Functional Programming Language
Functional programming is very different from imperative programming. The most significant differences stem from the fact that functional programming avoids side effects, which are used in imperative programming to implement state and I/O. Pure functional programming disallows side effects completely. Disallowing side effects provides for referential transparency, which makes it easier to verify, optimize, and parallelize programs, and easier to write automated tools to perform those tasks.
Higher order functions are rarely used in older imperative programming.

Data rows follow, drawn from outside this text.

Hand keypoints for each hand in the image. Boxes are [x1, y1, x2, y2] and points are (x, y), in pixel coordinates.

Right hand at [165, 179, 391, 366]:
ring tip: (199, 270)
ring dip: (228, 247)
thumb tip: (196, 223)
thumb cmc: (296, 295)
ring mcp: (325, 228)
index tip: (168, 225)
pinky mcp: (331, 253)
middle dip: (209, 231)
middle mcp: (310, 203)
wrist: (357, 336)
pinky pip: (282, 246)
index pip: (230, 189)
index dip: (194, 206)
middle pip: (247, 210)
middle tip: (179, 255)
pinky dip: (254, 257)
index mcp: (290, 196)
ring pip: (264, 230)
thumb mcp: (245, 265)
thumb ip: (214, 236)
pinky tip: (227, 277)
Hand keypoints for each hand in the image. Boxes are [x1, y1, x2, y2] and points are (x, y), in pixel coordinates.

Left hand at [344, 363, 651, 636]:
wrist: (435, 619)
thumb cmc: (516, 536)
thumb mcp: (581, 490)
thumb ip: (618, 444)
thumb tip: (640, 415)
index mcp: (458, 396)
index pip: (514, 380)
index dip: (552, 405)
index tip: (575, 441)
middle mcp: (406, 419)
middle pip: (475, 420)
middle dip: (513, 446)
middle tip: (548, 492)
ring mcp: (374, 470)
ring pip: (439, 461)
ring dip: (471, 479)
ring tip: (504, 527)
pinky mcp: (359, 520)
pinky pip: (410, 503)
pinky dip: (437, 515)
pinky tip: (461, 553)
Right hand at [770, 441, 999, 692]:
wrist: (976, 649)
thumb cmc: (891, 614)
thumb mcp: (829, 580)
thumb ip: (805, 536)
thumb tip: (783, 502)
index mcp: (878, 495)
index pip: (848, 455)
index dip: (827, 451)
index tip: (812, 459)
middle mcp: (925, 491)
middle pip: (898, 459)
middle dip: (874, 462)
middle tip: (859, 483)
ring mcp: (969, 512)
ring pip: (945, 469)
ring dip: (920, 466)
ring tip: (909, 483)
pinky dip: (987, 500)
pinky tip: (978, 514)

Where a traditional imperative program might use a loop to traverse a list, a functional style would often use a higher-order function, map, that takes as arguments a function and a list, applies the function to each element of the list, and returns a list of the results.

Logic Programming
The programmer is responsible, not only for ensuring the truth of programs, but also for ensuring their efficiency. In many cases, to achieve efficiency, the programmer needs to be aware of and to exploit the problem-solving behavior of the theorem-prover. In this respect, logic programming is like conventional imperative programming, using programs to control the behaviour of a program executor. However, unlike imperative programs, which have only a procedural interpretation, logic programs also have a declarative, logical interpretation, which helps to ensure their correctness. Moreover, such programs, being declarative, are at a higher conceptual level than purely imperative programs; and their program executers, being theorem-provers, operate at a higher conceptual level than conventional compilers and interpreters.

OOP
Object-oriented programming (OOP) is a programming paradigm that uses "objects" and their interactions to design applications and computer programs. It is based on several techniques, including inheritance, modularity, polymorphism, and encapsulation. It was not commonly used in mainstream software application development until the early 1990s. Many modern programming languages now support OOP.

Concurrent
Concurrent computing is the concurrent (simultaneous) execution of multiple interacting computational tasks. These tasks may be implemented as separate programs, or as a set of processes or threads created by a single program. The tasks may also be executing on a single processor, several processors in close proximity, or distributed across a network. Concurrent computing is related to parallel computing, but focuses more on the interactions between tasks. Correct sequencing of the interactions or communications between different tasks, and the coordination of access to resources that are shared between tasks, are key concerns during the design of concurrent computing systems.